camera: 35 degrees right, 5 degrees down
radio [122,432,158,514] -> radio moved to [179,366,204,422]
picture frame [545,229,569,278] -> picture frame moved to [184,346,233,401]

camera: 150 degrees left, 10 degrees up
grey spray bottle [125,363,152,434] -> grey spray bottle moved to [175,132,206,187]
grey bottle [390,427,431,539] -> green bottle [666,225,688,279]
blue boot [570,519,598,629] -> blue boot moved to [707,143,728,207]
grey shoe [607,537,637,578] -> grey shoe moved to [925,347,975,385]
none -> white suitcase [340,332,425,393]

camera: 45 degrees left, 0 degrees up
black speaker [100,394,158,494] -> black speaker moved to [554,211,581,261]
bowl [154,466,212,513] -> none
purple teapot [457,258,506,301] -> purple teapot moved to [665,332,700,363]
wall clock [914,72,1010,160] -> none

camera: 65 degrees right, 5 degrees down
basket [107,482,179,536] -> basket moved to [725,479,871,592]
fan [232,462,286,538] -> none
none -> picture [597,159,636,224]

####################

→ Exercise requirements:
Everything in the listing must be written out again without any change.

→ Response to this task:
camera: 35 degrees right, 5 degrees down
radio [122,432,158,514] -> radio moved to [179,366,204,422]
picture frame [545,229,569,278] -> picture frame moved to [184,346,233,401]

camera: 150 degrees left, 10 degrees up
grey spray bottle [125,363,152,434] -> grey spray bottle moved to [175,132,206,187]
grey bottle [390,427,431,539] -> green bottle [666,225,688,279]
blue boot [570,519,598,629] -> blue boot moved to [707,143,728,207]
grey shoe [607,537,637,578] -> grey shoe moved to [925,347,975,385]
none -> white suitcase [340,332,425,393]

camera: 45 degrees left, 0 degrees up
black speaker [100,394,158,494] -> black speaker moved to [554,211,581,261]
bowl [154,466,212,513] -> none
purple teapot [457,258,506,301] -> purple teapot moved to [665,332,700,363]
wall clock [914,72,1010,160] -> none

camera: 65 degrees right, 5 degrees down
basket [107,482,179,536] -> basket moved to [725,479,871,592]
fan [232,462,286,538] -> none
none -> picture [597,159,636,224]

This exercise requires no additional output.